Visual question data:
====================
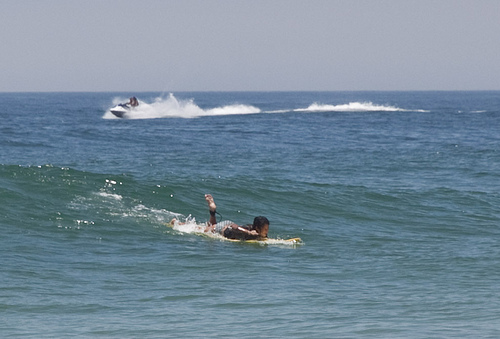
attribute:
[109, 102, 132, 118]
jet ski — white, splashing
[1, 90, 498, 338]
water — blue, splashing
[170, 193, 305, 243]
person — surfing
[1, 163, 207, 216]
wave — rolling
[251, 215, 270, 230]
hair — dark, black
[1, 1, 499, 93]
sky — gray, blue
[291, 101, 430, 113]
wave — white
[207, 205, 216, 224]
leg — up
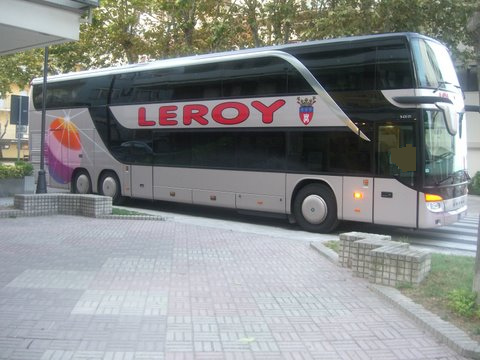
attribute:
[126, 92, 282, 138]
letters — red, Large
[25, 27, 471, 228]
bus — silver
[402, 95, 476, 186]
windshield — large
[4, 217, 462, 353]
sidewalk — decorative, bricked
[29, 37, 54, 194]
pole — metal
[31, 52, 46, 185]
post — street light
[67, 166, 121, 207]
wheels — back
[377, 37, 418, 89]
window — black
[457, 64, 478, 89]
window — black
====================
* _Task to complete_
Please render each line of the rows above as a numbered list, skipping any blank lines and omitting the pictures.

* _The solution_
1. attribute:
2. [109, 102, 132, 118]
3. jet ski — white, splashing
4. [1, 90, 498, 338]
5. water — blue, splashing
6. [170, 193, 305, 243]
7. person — surfing
8. [1, 163, 207, 216]
9. wave — rolling
10. [251, 215, 270, 230]
11. hair — dark, black
12. [1, 1, 499, 93]
13. sky — gray, blue
14. [291, 101, 430, 113]
15. wave — white
16. [207, 205, 216, 224]
17. leg — up
18. attribute:
19. [126, 92, 282, 138]
20. letters — red, Large
21. [25, 27, 471, 228]
22. bus — silver
23. [402, 95, 476, 186]
24. windshield — large
25. [4, 217, 462, 353]
26. sidewalk — decorative, bricked
27. [29, 37, 54, 194]
28. pole — metal
29. [31, 52, 46, 185]
30. post — street light
31. [67, 166, 121, 207]
32. wheels — back
33. [377, 37, 418, 89]
34. window — black
35. [457, 64, 478, 89]
36. window — black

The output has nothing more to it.